Stored data
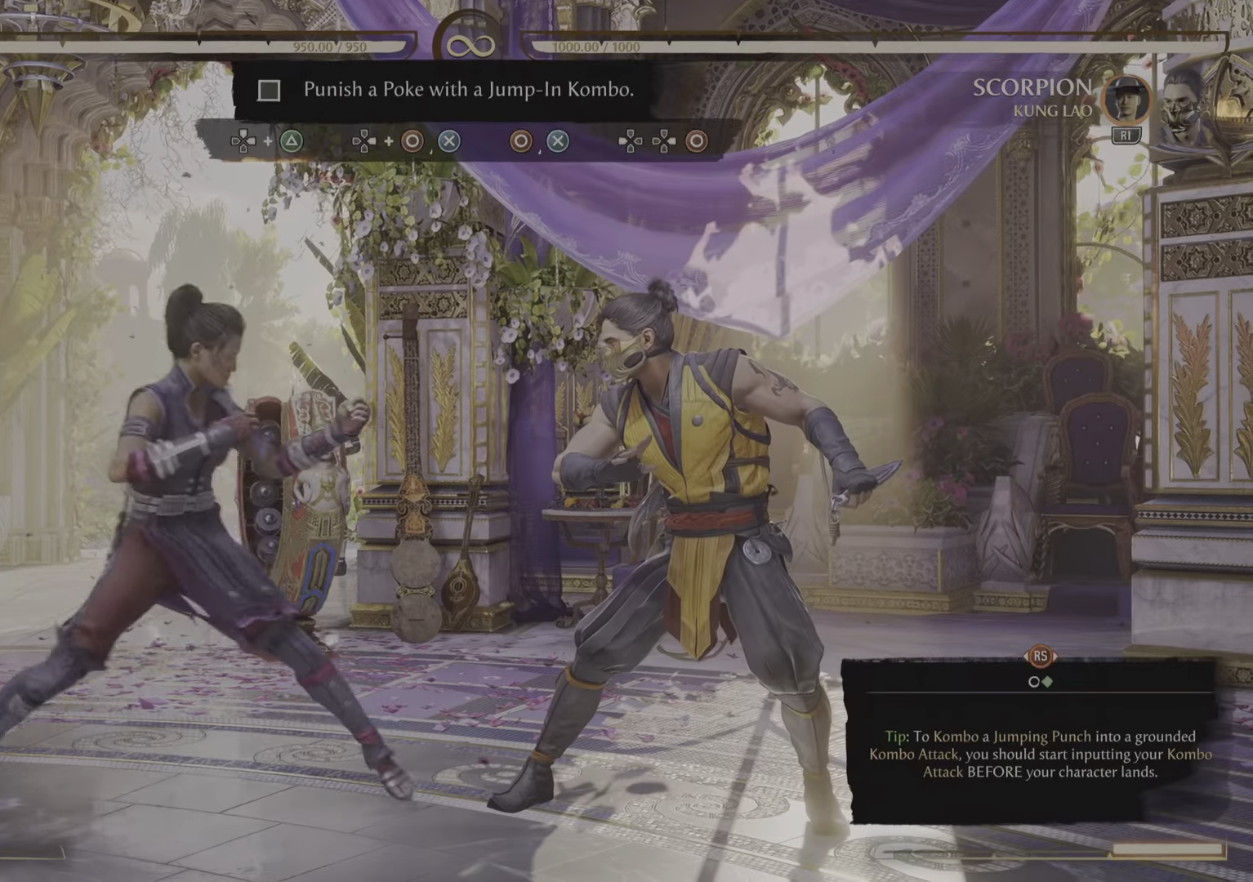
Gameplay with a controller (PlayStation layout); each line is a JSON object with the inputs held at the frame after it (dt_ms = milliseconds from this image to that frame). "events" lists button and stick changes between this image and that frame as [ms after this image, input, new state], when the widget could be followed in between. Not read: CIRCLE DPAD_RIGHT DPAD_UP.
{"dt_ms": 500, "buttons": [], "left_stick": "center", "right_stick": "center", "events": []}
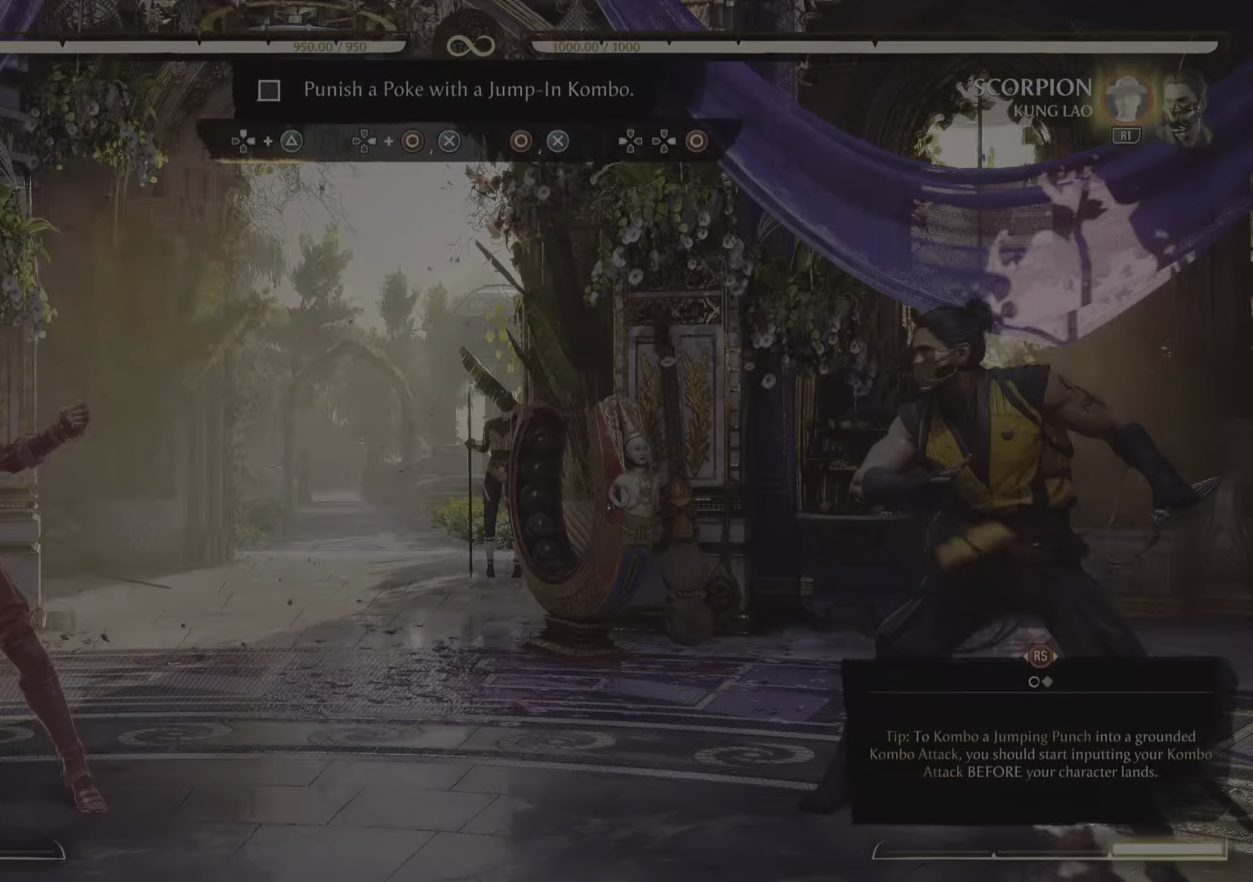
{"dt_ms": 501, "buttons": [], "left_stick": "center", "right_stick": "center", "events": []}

Your objective
This exercise calls for the complete listing, returned exactly and without images.

Response box
Gameplay with a controller (PlayStation layout); each line is a JSON object with the inputs held at the frame after it (dt_ms = milliseconds from this image to that frame). "events" lists button and stick changes between this image and that frame as [ms after this image, input, new state], when the widget could be followed in between. Not read: CIRCLE DPAD_RIGHT DPAD_UP.
{"dt_ms": 500, "buttons": [], "left_stick": "center", "right_stick": "center", "events": []}
{"dt_ms": 501, "buttons": [], "left_stick": "center", "right_stick": "center", "events": []}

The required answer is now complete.